# WHAT YOU HAVE TO DO
How many lines in the records contain the string "kern"? Reply with the number alone.

# INFORMATION PROVIDED
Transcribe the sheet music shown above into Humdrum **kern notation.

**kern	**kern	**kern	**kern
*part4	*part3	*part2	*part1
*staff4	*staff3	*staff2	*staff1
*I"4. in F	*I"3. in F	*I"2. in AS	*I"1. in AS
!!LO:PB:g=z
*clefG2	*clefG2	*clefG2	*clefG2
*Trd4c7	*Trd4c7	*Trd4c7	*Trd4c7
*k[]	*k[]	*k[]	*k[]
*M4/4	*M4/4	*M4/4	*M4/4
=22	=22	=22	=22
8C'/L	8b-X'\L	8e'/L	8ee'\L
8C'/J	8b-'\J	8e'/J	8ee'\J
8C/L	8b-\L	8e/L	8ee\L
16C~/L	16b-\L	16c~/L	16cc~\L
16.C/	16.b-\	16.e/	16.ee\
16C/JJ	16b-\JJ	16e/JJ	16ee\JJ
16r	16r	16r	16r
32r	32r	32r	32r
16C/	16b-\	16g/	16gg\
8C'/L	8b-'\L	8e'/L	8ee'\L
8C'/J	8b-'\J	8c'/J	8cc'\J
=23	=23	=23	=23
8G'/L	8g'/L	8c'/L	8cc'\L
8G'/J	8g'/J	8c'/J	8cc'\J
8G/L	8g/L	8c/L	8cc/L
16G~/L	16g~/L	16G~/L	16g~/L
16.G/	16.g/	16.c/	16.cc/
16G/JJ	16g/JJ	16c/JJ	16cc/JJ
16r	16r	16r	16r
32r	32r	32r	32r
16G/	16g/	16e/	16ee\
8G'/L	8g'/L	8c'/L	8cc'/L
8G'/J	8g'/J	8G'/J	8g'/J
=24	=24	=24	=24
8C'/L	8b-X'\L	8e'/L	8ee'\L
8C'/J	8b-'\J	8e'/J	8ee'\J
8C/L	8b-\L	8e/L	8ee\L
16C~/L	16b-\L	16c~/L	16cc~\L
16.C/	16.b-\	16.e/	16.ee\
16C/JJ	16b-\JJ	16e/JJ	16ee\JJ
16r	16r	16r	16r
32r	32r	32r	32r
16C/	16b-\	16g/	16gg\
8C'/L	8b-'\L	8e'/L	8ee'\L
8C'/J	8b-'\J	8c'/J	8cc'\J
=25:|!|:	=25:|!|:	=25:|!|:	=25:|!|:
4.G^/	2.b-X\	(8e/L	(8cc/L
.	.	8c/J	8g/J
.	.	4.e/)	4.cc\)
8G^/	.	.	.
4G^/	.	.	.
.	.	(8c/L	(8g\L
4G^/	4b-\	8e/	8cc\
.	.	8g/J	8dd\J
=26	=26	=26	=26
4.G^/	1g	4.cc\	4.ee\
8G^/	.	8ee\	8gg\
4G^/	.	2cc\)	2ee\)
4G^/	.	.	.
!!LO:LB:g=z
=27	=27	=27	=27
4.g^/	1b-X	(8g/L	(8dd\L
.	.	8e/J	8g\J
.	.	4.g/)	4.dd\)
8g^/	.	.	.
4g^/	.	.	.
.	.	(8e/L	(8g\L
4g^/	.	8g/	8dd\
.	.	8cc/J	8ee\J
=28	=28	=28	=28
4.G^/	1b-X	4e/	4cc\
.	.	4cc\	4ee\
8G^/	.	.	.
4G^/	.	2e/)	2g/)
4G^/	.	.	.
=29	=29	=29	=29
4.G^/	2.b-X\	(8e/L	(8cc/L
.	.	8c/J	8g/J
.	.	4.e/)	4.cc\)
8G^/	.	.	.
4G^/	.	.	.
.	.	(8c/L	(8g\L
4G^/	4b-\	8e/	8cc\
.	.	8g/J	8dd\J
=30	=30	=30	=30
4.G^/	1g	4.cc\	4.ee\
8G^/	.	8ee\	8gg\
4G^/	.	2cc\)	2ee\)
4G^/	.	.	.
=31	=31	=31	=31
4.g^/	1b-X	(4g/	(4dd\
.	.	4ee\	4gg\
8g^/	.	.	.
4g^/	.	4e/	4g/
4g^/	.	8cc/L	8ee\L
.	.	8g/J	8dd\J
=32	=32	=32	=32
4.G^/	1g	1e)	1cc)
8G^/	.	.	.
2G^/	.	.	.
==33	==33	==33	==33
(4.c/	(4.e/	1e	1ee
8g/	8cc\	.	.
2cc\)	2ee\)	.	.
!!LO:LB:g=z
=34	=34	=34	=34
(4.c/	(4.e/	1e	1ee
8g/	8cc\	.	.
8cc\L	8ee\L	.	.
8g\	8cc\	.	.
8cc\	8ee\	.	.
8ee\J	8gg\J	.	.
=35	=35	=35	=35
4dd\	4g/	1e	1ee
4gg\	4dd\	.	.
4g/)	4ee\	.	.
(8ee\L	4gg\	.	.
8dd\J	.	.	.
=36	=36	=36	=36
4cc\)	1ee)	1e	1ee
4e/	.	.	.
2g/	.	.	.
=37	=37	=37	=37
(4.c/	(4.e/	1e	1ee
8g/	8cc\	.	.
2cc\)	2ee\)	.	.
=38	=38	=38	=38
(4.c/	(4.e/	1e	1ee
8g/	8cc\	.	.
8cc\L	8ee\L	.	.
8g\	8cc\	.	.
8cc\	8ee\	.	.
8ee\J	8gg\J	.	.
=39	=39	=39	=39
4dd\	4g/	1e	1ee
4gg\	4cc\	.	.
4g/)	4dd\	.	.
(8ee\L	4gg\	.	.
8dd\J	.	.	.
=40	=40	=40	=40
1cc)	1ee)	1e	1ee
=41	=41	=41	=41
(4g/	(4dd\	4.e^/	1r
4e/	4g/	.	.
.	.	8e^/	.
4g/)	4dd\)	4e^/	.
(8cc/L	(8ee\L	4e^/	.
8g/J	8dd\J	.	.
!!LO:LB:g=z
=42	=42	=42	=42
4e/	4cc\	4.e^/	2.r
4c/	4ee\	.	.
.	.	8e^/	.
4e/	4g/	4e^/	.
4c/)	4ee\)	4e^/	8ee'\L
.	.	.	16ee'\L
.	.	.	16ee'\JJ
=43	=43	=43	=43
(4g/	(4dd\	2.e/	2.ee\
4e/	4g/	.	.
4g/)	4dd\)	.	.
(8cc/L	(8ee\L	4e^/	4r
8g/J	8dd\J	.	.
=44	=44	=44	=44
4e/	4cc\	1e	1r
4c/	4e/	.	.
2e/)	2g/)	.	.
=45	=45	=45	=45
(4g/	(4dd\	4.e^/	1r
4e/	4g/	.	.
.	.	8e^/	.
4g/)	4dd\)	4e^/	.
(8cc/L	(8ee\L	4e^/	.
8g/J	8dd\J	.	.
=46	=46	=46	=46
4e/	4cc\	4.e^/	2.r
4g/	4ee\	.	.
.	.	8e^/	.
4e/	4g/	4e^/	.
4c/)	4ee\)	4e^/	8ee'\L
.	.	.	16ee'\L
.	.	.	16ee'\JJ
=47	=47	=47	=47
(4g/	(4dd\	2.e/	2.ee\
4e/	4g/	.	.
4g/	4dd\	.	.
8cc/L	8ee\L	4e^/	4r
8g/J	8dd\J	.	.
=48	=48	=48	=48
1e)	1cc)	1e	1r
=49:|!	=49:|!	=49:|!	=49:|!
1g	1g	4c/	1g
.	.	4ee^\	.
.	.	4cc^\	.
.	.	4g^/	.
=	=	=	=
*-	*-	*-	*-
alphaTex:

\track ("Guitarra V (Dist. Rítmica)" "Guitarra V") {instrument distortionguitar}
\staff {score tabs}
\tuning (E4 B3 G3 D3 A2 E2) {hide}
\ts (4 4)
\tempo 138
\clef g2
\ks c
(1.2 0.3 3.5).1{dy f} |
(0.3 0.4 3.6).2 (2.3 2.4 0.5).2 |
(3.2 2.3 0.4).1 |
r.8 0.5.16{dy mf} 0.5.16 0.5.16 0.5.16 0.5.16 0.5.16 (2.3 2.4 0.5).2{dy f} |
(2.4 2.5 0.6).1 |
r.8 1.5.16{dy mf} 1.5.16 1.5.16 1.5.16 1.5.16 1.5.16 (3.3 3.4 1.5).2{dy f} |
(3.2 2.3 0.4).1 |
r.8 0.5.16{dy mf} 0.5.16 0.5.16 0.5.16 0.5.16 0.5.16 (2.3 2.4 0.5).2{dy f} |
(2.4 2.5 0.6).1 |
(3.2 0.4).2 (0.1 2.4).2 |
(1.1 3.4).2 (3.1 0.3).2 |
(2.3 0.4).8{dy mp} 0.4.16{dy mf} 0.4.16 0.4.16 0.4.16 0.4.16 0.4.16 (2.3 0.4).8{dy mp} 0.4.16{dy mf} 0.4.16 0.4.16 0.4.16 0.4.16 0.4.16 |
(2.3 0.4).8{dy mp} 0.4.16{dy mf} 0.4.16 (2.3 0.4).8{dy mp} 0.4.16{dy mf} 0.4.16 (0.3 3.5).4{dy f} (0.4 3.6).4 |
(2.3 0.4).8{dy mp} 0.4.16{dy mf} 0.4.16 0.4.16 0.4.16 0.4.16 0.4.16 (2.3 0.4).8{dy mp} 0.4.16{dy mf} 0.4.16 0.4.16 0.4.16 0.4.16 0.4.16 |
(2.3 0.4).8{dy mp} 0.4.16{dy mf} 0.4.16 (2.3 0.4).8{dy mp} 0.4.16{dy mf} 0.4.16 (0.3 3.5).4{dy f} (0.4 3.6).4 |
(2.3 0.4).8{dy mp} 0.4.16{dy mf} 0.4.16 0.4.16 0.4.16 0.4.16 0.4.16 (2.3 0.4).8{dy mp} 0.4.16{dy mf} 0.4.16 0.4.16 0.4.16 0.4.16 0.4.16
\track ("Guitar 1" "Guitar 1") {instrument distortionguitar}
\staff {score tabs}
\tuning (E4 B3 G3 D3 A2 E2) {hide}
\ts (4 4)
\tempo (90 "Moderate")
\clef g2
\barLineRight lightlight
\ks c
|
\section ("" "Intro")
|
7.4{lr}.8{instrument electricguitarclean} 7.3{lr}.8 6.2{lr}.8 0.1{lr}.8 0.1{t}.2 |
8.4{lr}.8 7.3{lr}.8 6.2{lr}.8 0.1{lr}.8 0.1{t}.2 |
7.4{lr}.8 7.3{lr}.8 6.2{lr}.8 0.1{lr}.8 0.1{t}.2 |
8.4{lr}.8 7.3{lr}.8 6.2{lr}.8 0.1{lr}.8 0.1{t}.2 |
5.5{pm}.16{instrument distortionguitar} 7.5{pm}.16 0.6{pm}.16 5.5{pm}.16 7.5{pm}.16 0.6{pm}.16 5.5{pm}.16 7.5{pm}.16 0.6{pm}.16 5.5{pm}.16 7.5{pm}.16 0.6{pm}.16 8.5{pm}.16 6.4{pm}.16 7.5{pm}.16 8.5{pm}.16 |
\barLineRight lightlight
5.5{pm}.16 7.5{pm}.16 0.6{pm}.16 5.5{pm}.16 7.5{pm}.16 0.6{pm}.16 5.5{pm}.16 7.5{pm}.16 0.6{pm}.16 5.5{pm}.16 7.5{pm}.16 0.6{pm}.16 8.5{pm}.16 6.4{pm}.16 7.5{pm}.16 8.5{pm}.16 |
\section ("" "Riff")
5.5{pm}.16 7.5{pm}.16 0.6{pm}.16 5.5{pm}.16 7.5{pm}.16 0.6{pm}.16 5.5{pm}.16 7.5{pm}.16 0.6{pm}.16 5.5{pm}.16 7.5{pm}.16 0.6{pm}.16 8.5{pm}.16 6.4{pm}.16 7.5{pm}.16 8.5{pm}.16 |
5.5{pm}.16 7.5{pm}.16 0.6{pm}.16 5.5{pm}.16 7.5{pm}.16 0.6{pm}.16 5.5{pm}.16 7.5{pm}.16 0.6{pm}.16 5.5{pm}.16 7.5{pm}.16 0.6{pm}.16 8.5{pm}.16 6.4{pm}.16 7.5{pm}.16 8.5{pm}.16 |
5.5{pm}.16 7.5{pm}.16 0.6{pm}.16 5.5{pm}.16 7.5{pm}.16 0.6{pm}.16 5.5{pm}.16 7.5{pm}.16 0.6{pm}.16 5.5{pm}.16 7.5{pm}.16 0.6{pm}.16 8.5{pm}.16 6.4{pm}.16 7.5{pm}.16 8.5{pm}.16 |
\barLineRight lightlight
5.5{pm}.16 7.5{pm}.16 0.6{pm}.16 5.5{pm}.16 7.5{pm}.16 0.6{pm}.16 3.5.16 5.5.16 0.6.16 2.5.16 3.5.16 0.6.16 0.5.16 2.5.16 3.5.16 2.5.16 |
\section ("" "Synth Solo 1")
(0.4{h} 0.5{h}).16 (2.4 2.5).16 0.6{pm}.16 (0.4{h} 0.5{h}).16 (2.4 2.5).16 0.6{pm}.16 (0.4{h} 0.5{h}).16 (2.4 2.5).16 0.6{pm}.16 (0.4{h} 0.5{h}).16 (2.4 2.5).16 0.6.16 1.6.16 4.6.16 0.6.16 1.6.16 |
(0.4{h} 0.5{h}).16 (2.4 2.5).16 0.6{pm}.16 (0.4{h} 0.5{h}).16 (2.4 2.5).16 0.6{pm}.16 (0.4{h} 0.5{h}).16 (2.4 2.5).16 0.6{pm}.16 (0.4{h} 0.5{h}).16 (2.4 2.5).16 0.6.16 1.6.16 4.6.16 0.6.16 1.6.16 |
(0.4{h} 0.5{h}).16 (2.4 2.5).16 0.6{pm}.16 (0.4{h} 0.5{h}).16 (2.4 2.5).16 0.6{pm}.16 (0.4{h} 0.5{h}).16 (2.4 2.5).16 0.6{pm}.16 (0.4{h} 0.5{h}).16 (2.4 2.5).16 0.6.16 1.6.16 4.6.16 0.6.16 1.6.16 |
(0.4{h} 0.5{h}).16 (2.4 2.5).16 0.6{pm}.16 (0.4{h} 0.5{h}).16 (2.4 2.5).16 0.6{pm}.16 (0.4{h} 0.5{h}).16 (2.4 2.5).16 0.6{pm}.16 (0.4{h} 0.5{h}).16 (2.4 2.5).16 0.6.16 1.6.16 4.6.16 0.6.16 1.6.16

# THE SOLUTION
2